A Standing Nude (2016), ink wash & plastic pen, 70x50 cm

The uniqueness of Kruppa's artistry lies in this: that his use of ink allows us to peer past the web of realism that has encrusted over our perception over space. Whether one calls this occlusion ideology, custom reinforced by habit, or delusion, Kruppa's tendency is to peel back the constituent parts of this veil, showing the vulnerable kernel that reveals itself as true intentionality of awareness. The porousness of his minimalist ink work allows us to peer into his scenes as much as we observe them from without. In this, the boundary between imagination and reality, possibility and actuality, is all but annulled. WM

Jeffrey Grunthaner

Jeffrey Grunthaner is an artist, writer, musician, & independent curator currently based in Berlin. Essays, articles, poems, and reviews have appeared via BOMB, artnet NewsThe Brooklyn RailAmerican Art CataloguesHyperallergic, Heavy Feather Review, Arcade Project, Folder, Drag City Books, and other venues.
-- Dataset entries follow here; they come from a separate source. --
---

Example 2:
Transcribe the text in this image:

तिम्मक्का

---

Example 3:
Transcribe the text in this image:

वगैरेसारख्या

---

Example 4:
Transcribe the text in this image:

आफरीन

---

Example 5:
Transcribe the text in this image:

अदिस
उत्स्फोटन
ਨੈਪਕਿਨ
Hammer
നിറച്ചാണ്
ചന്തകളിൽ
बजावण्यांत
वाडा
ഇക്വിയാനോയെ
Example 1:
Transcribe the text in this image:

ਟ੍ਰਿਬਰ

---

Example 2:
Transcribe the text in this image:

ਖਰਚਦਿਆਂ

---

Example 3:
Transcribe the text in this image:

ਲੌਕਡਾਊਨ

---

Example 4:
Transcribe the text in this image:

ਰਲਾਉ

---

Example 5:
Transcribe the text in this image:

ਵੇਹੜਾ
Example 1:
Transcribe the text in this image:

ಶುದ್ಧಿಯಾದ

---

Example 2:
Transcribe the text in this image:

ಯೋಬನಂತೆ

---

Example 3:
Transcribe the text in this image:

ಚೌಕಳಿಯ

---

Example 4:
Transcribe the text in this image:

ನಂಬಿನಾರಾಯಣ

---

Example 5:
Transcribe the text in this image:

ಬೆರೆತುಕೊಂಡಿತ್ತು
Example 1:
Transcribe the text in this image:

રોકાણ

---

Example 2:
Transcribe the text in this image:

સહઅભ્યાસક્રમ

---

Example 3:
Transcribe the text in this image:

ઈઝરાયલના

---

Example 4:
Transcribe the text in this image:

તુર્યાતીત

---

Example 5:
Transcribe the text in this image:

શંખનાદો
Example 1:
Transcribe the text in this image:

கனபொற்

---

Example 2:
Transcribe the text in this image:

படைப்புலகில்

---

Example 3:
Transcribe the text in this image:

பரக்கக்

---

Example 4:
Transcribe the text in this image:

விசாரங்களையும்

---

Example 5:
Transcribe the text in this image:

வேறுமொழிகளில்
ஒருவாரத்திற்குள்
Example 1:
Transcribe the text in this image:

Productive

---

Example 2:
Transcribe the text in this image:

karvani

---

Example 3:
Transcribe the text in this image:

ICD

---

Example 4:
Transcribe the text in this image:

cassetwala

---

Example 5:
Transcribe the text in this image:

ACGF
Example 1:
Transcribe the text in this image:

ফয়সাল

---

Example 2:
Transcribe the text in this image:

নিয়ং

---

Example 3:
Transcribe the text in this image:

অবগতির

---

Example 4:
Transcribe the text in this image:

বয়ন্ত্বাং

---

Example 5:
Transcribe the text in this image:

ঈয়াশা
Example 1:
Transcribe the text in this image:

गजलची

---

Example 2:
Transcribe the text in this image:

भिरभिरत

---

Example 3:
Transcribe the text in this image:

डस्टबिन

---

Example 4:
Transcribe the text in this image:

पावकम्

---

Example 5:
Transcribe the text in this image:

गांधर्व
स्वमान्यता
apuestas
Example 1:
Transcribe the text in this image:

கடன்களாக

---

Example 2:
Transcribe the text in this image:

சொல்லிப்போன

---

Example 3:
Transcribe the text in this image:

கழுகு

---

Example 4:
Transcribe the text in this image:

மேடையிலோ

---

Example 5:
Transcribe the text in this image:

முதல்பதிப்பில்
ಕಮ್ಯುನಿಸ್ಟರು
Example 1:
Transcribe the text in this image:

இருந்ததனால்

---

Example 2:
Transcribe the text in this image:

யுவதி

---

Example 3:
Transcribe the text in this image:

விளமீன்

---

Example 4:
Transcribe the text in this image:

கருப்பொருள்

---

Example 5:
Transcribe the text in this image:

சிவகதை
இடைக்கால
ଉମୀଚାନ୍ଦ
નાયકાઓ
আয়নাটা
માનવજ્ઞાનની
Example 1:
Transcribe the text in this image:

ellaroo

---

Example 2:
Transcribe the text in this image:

He's the author of the poetry pamphlet, Aphid Poems (The Creative Writing Department, 2022), and the full-length poetry collection Paracelsus' Trouble With Sundays (Posthuman Magazine, 2023, with art by Kenji Siratori). Some recent curatorial projects include the reading and discussion series Conversations in Contemporary Poetics at Hauser & Wirth (NY), Sun Oil for Open White Gallery (Berlin), and FEELINGS for synthesis gallery (Berlin).